7 September 2021
Under the terms of the Northern Ireland Protocol, the UK Government should be carrying out Irish Sea border checks on food products heading for Northern Ireland to ensure that they meet EU standards.
Grace periods were put in place which have meant that traders have not been required to meet these obligations but the deadline for these ending was set as the end of September 2021.
This would mean that supermarkets, for example, would have to begin using export health certification for meat, dairy, fish and eggs going from Great Britain to Northern Ireland.
Talks between the EU and UK on the Protocol largely stalled over the summer with Lord Frost, the UK negotiator, insisting that it must be redrafted while his opposite number from the European Commission said that was impossible as the Protocol is an integral part of the Withdrawal Agreement and has the status of an international treaty.

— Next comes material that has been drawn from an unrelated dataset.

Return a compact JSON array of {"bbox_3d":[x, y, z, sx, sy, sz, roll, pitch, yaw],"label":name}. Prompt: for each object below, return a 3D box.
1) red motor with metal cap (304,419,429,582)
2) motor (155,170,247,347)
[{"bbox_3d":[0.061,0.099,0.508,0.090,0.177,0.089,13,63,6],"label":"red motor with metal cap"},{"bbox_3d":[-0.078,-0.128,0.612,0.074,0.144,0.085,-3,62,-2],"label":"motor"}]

“It is also”, the Commission reminded the UK Government, “the agreed solution between the UK and the EU to the problems caused by Brexit for the island of Ireland.”
This week, Lord Frost announced that to provide space for potential further discussions and to give certainty and stability to businesses while any such discussions proceed, “the Government will continue to operate the Protocol on the current basis”.

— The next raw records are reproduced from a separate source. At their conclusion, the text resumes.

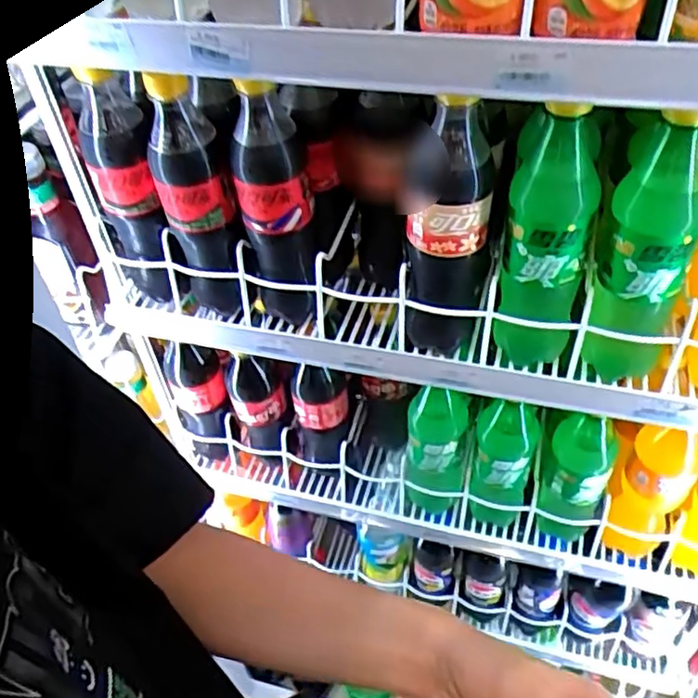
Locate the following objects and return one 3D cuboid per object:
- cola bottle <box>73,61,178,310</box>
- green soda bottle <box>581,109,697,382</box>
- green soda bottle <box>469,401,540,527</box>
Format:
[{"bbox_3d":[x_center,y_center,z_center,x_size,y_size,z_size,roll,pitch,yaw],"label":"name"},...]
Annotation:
[{"bbox_3d":[-0.196,-0.134,0.587,0.063,0.215,0.076,-20,48,-13],"label":"cola bottle"},{"bbox_3d":[0.221,-0.064,0.494,0.068,0.240,0.079,21,52,24],"label":"green soda bottle"},{"bbox_3d":[0.165,0.119,0.715,0.063,0.182,0.066,-3,46,3],"label":"green soda bottle"}]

In other words, it is extending the grace periods indefinitely and without the EU’s agreement.
The Commission responded that it remained prepared to identify long-term, flexible and practical solutions to address issues related to the practical implementation of the Protocol that citizens and businesses in Northern Ireland are experiencing.

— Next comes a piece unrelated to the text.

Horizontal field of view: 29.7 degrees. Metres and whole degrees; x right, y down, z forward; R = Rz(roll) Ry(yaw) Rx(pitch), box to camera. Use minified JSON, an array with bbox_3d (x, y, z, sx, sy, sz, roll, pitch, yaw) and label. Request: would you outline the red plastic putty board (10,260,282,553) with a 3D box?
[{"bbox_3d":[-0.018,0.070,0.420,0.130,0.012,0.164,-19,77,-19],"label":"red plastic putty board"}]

However, it would not agree to a renegotiation of the Protocol and again emphasised that both sides are legally bound to fulfil their obligations under the UK-EU Trade and Cooperation Agreement (TCA).
The Commission launched infringement proceedings against the UK in March 2021 for an earlier unilateral suspension of the grace periods but that action remains suspended for the moment.
Should the Commission decide to pursue this legal option, then the case could eventually reach the EU Court of Justice (CJEU).